Meu pai dizia: “mentira tem perna curta”. Eu, então, com
meus oitos anos, na época, arregalava meus olhos negros, brilhantes e o ouvia
em silêncio. E, claro, obedecia-o à
risca. Em partes por medo de ficar manquitola, pois via beleza em minhas pernas
longas. E, em muito, porque eu admirava o velho com sua larga sabedoria. Depois,
veio a adolescência com sua fase de complexos. As pernas deixaram de ser bela e
o corpo era problema. Além da negação de alguns ensinamentos familiares. Tudo
tão natural e importante de vivenciar nessa fase da vida. Demorou um tempo.
Tempo de sofrimento, mas passou.
O que me lembro com grande alegria é de que se, por
um lado, escolhi outros valores para minha vida, por outro, muitos dos valores,
os quais ele me ensinou perduram até hoje. É o caso em relação à mentira; que
ele completava dizendo: “não se deve fazer uso dela, não.” Nem das chamadas
brancas, que além de não existirem, são puro preconceito. Onde já se viu
mentira ter cor? E com sua voz rouca, serena, olhava fundo nos meus olhos e me
questionava — porque não preta, azul, verde, amarela. Tem que ser branca? Essa
coisa sempre o intrigou. Meu pai era um homem de uma curiosidade visceral. De
um gosto pela justiça e liberdade sem fim. Cresci assim ao seu lado e quando
parti em busca do meu caminho, novamente a questão da mentira estava presente.

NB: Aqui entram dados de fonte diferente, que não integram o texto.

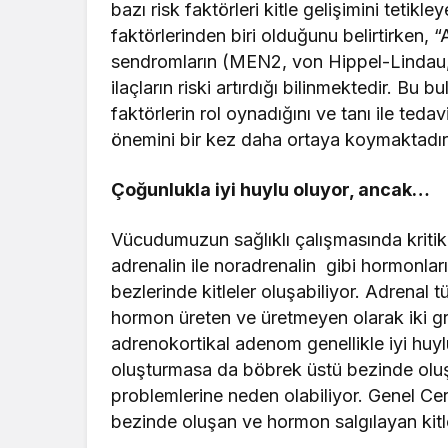
bazı risk faktörleri kitle gelişimini tetikle
faktörlerinden biri olduğunu belirtirken, 
sendromların (MEN2, von Hippel-Lindau, S
ilaçların riski artırdığı bilinmektedir. Bu b
faktörlerin rol oynadığını ve tanı ile teda
önemini bir kez daha ortaya koymaktadı
Çoğunlukla iyi huylu oluyor, ancak…
Vücudumuzun sağlıklı çalışmasında kritik 
adrenalin ile noradrenalin gibi hormonlar
bezlerinde kitleler oluşabiliyor. Adrenal t
hormon üreten ve üretmeyen olarak iki gru
adrenokortikal adenom genellikle iyi hu
oluşturmasa da böbrek üstü bezinde oluşan
problemlerine neden olabiliyor. Genel Ce
bezinde oluşan ve hormon salgılayan kitlel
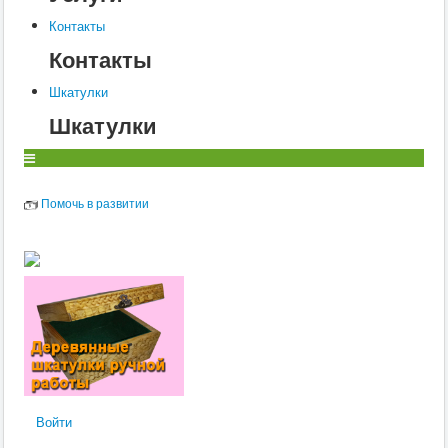
Контакты
Контакты
Шкатулки
Шкатулки
Помочь в развитии
Войти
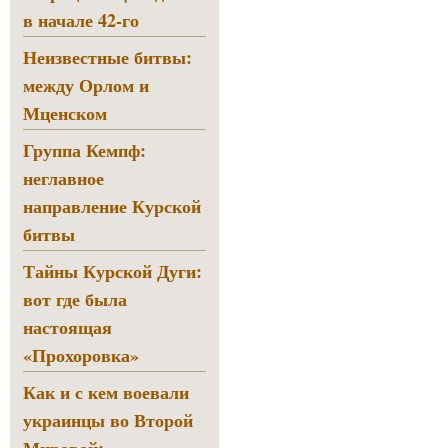
в начале 42-го
Неизвестные битвы:
между Орлом и
Мценском
Группа Кемпф:
неглавное
направление Курской
битвы
Тайны Курской Дуги:
вот где была
настоящая
«Прохоровка»
Как и с кем воевали
украинцы во Второй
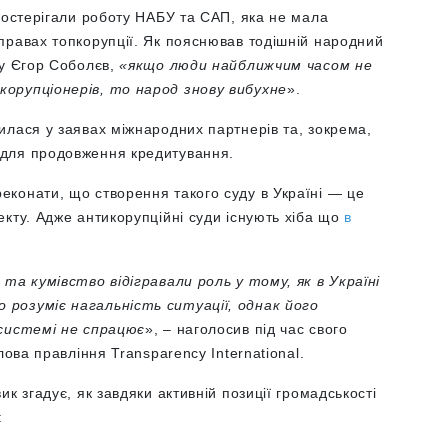
постерігали роботу НАБУ та САП, яка не мала
правах топкорупції. Як пояснював тодішній народний
ту Єгор Соболєв,
«якщо люди найближчим часом не
орупціонерів, то народ знову вибухне
».
илася у заявах міжнародних партнерів та, зокрема,
для продовження кредитування.
конати, що створення такого суду в Україні — це
кту. Адже антикорупційні суди існують хіба що
в
та кумівство відігравали роль у тому, як в Україні
розуміє нагальність ситуації, однак його
 системі не спрацює
», – наголосив під час свого
олова правління Transparency International.
к згадує, як завдяки активній позиції громадськості
:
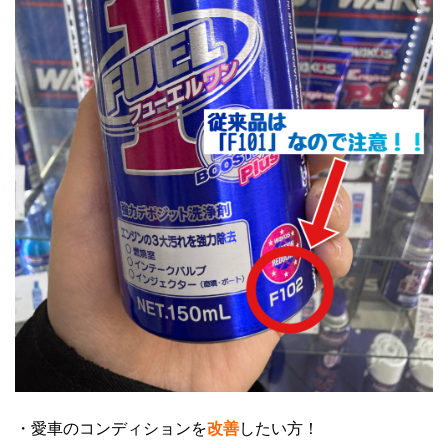
・愛車のコンディションを
改善
したい方！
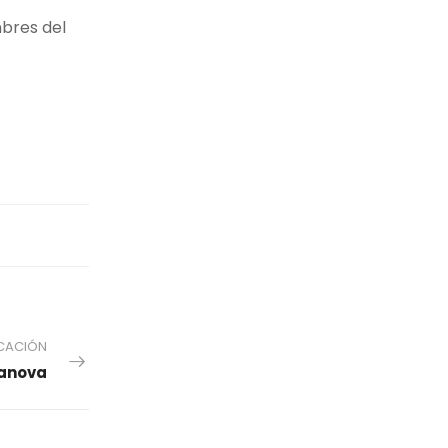
mbres del
ICACIÓN
anova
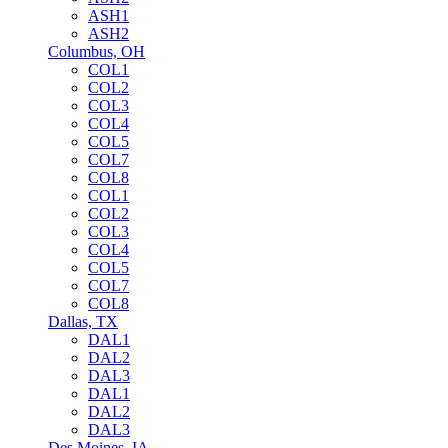
ASH1
ASH2
Columbus, OH
COL1
COL2
COL3
COL4
COL5
COL7
COL8
COL1
COL2
COL3
COL4
COL5
COL7
COL8
Dallas, TX
DAL1
DAL2
DAL3
DAL1
DAL2
DAL3
Des Moines, IA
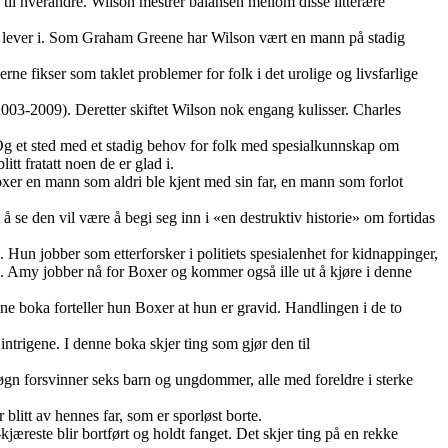
d til hverandre. Wilson mestrer balansen mellom disse litterære
 vi lever i. Som Graham Greene har Wilson vært en mann på stadig
 fikser som taklet problemer for folk i det urolige og livsfarlige
03-2009). Deretter skiftet Wilson nok engang kulisser. Charles
 Og et sted med et stadig behov for folk med spesialkunnskap om
tt fratatt noen de er glad i.
xer en mann som aldri ble kjent med sin far, en mann som forlot
å se den vil være å begi seg inn i «en destruktiv historie» om fortidas
 Hun jobber som etterforsker i politiets spesialenhet for kidnappinger,
. Amy jobber nå for Boxer og kommer også ille ut å kjøre i denne
nne boka forteller hun Boxer at hun er gravid. Handlingen i de to
ntrigene. I denne boka skjer ting som gjør den til
 døgn forsvinner seks barn og ungdommer, alle med foreldre i sterke
 blitt av hennes far, som er sporløst borte.
jæreste blir bortført og holdt fanget. Det skjer ting på en rekke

Minha geração, nem todos, lutou pela verdade e fomos
confundidos como jovens rebeldes, loucos, hippies, irreverentes. Sofremos na
própria carne o preconceito e os equívocos de uma sociedade conservadora. Minha ojeriza pela mentira vem daí. Uma
questão política. Consciência de que a mentira, como outras afecções, constitui
nosso ser. Mas que, geração após geração, busca extirpá-la. Ensinam seus filhos
a lutar pelo aprimoramento. Senão, ainda estaríamos na caverna, da qual nos
fala Platão. Ou ainda, como nos ensina
Nietzsche: “Em Crepúsculo dos Ídolos” — dentro da narrativa “História de um
erro” — “O mundo verdadeiro uma fábula”. E, Santo Agostinho, na abertura de seu
“De Mendacio ou Contra mendacium”; e Kant, Arendt... E tantos outros...
E meu saudoso pai, que entre cores e questionamentos,
ensinou-me como é bom ser verdadeiro.